§ Tarefa 1
Responda com base no texto sobre o novo curso da Escola João Amazonas:
(a) De quantas aulas o curso é composto?
(b) Quem conduz a aula “Contribuições do Marxismo na Luta Antirracista”?
(c) Quantos cursos a plataforma de ensino a distância da escola disponibiliza?
§ Tarefa 2
Reproduza palavra por palavra o trecho do texto sobre o novo curso da Escola João Amazonas que vai de "Altair Freitas enfatiza" até "uma nova sociedade.", incluindo este último.

§ Texto para análise
Escola João Amazonas lança curso sobre História da África e Racismo
Em um esforço contínuo para promover a educação crítica e combater o racismo, a Escola Nacional João Amazonas lançou um novo curso sobre “História da África, do racismo, da escravidão e a formação do Brasil”. O anúncio foi feito por Altair Freitas, historiador e diretor da escola, durante a Live do João, na terça-feira (21), que destaca a importância do tema para a compreensão da sociedade brasileira e a luta pelo socialismo.
Altair Freitas enfatiza a interligação entre a luta de classes, a luta pelo socialismo e a luta antirracista. “Para o PCdoB, a luta de classes, a luta pela superação do capitalismo, a luta pelo socialismo, a luta antirracista e a luta pela emancipação da mulher estão absolutamente vinculadas a esse projeto”, afirma. Ele ressalta que esses elementos são essenciais para a construção de uma nova sociedade.
Estrutura e conteúdo do curso
O curso é composto por sete aulas, todas ancoradas em pesquisas científicas avançadas e no pensamento marxista. Altair destaca aulas provocativas como a intitulada “Marx e Engels eram racistas?”, seguida por uma análise da contribuição do pensamento marxista para as lutas de libertação na África.
O curso inclui:
- O desenvolvimento humano na África: dos pré-humanos ao surgimento do Estado, com Ivaldo Marciano
- Visões acerca da escravidão e a construção do racismo no Brasil, com Ricardo Moreno
- Contribuições do Marxismo na Luta Antirracista, com Muniz Ferreira
O diretor convida todos os interessados a se inscreverem na plataforma de ensino a distância da Escola Nacional João Amazonas. “Qualquer camarada, qualquer pessoa pode fazer o curso. Quem já tem o cadastro é só acessar, quem não tem o cadastro, o cadastro é super rápido, super fácil de ser feito”, explica.
A Escola Nacional João Amazonas oferece uma variedade de cursos voltados para a formação política e ideológica, com uma forte ênfase na ciência e na análise crítica da realidade social. A plataforma de ensino a distância da escola disponibiliza 12 cursos que abordam o pensamento marxista e a visão do PCdoB sobre diversos temas.
Para mais informações e para se inscrever no curso, acesse a plataforma de EAD da Escola Nacional João Amazonas aqui.
Crítica ao capitalismo e defesa da educação crítica
Altair critica a incapacidade do capitalismo de resolver o problema do racismo, destacando a disparidade salarial entre trabalhadores negros e não negros. “O capitalismo, na nossa opinião, é um sistema bastante superado, esgotado, que não dá conta”, afirma. Ele reforça que a educação crítica, fundamentada no materialismo histórico e dialético, é essencial para a compreensão e superação das contradições da sociedade brasileira.

§ Dados registrados
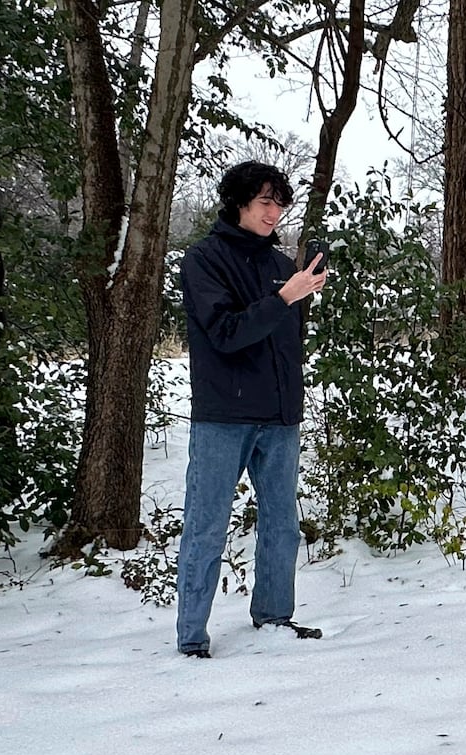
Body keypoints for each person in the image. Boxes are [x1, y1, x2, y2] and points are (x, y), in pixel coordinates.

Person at [174, 161, 328, 658]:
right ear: (238, 202)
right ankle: (192, 637)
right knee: (207, 522)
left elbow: (286, 344)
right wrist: (284, 298)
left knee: (282, 522)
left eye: (280, 202)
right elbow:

§ Resposta 1
(a) Sete aulas.
(b) Muniz Ferreira.
(c) 12 cursos.

§ Resposta 2
Altair Freitas enfatiza a interligação entre a luta de classes, a luta pelo socialismo e a luta antirracista. “Para o PCdoB, a luta de classes, a luta pela superação do capitalismo, a luta pelo socialismo, a luta antirracista e a luta pela emancipação da mulher estão absolutamente vinculadas a esse projeto”, afirma. Ele ressalta que esses elementos são essenciais para a construção de uma nova sociedade.